The website/ directory contains the source for the project website at
www.llmsunplugged.org.
This project offers several entry points depending on your goals:
Want to understand the fundamentals in 20 minutes? Use the pen and paper approach with the grid template and step-by-step instructions (in lessons 01 and 02). No software required.
Teaching a class or workshop? Explore the teaching lessons and instructor notes for structured lesson plans and materials.
Want to create your own N-gram booklet? You have two options:
- Use a pre-built release: Download the binary for your platform from the
releases page,
unpack it, and run the
llms_unpluggedon a.txtfile containing your training data (seedata/frankenstein.txtfor an example) - Build from source: Use the Rust toolchain to compile and customize the tool yourself
Process any text corpus into a typeset N-gram model booklet for dice-based text generation.
You'll need:
- Typst
- Rust toolchain (optional---only if you want to modify the tool)
If you've downloaded the release tarball:
# Unpack the release archive
tar -xzf llms_unplugged-v1.0.0.tar.gz
cd llms_unplugged
# Generate a booklet (JSON + PDF) from the included sample text
# (use the binary for your platform from the bin/ directory)
./bin/llms_unplugged-linux-x86_64 pdf --target frankenstein-2-1 --input data/frankenstein.txt --out-dir outThe resulting PDF contains your N-gram model formatted for dice-roll-based text
generation. For all options see --help.
Your input text file must include YAML frontmatter with these keys:
---
title: "Title of the Text"
author: "Author Name"
url: "https://source.url"
---
Your text content here...The tokenizer lowercases text and removes punctuation (except apostrophes in contractions) to keep the model small.
build- Produce JSON only.--n <N>: N-gram size (default 2)--books <N>: Split large models into multiple JSON files--raw: Emit raw counts (no dice scaling)
pdf- Produce PDFs (and JSON if needed).--target name-n-books: Matches Makefile targets (e.g.frankenstein-3-2)--paper-size,--columns,--template book.typ,--subtitle--pdf-only/--json-onlyfor incremental builds
tsv- Export a bigram TSV matrix for spreadsheets (n=2 only).
By default, counts are scaled for d10 dice using 10^k-1 scaling (e.g., 0-9, 0-99, 0-999), making it easy to add more dice for larger ranges.
text file → Rust CLI → model.json → Typst → PDF booklet
The Rust tool (cli/src/main.rs, cli/src/lib.rs) processes your text through
a unified normalizer (cli/src/text.rs) to generate N-gram statistics.
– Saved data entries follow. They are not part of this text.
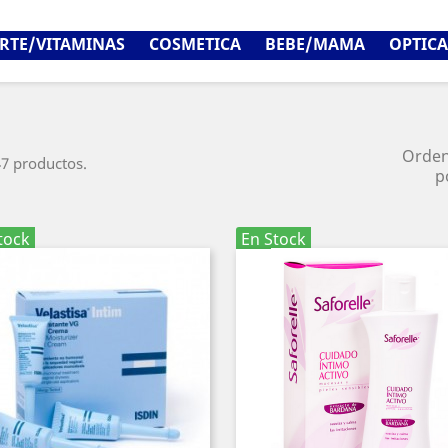
RTE/VITAMINAS
COSMETICA
BEBE/MAMA
OPTICA
Orde
7 productos.
p
tock
En Stock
The
Typst template (cli/book.typ) reads model.json and typesets it into a
printable booklet with guide words, proper pagination, and dice-roll ranges.
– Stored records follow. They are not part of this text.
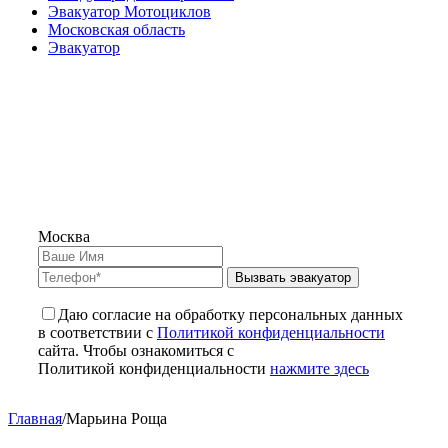
Эвакуатор Мотоциклов
Московская область
Эвакуатор
Москва
Вызвать эвакуатор
Даю согласие на обработку персональных данных
в соответствии с
Политикой конфиденциальности
сайта. Чтобы ознакомиться с
Политикой конфиденциальности
нажмите здесь
Главная
/
Марьина Роща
For large trigram models, use the -b flag to split across multiple books.
cli/- Rust CLI tool and booklet generation pipelinesrc/- Rust source code for N-gram processing and CLIbook.typ- Main booklet template
data/- Input text corpora (*.txt files with YAML frontmatter)handouts/- Teaching materials (lessons, worksheets, runsheets)website/- Project website source (Vitepress)backlog/- Task management
# Rust CLI tests (from cli/ directory)
cd cli && cargo test
# Website tests (from website/ directory)
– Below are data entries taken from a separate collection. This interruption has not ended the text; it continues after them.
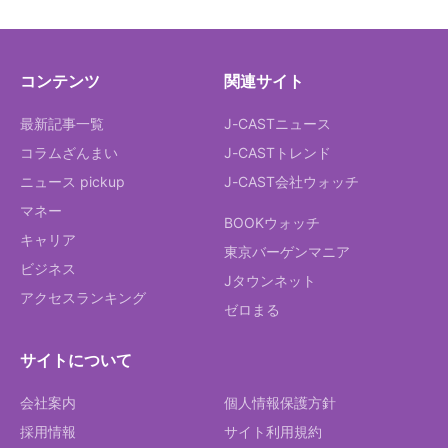
コンテンツ
関連サイト
最新記事一覧
J-CASTニュース
コラムざんまい
J-CASTトレンド
ニュース pickup
J-CAST会社ウォッチ
マネー
BOOKウォッチ
キャリア
東京バーゲンマニア
ビジネス
Jタウンネット
アクセスランキング
ゼロまる
サイトについて
会社案内
個人情報保護方針
採用情報
サイト利用規約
cd website && npm run testTests cover capitalization rules, tokenization edge cases, and full integration tests. Test output must be pristine with zero failures.
If you use these teaching materials, please cite them:
@misc{swift2025llmsunplugged,
author = {Swift, Ben},
title = {LLMs Unplugged: Understand how AI language models work by building one yourself.},
year = {2025},
publisher = {Zenodo},
doi = {10.5281/zenodo.17403824},
url = {https://doi.org/10.5281/zenodo.17403824}
}(c) 2025 Ben Swift
This work is a project of the Cybernetic Studio at the ANU School of Cybernetics.
Source code for this project is licensed under the MIT License. See the LICENSE file for details.
Documentation (in handouts/) and any typeset "N-gram model booklets" are
licenced under a CC BY-NC-SA 4.0 license. See
handouts/LICENSE for the full license text.
Source text licenses used as input for the language model remain as described in their original sources.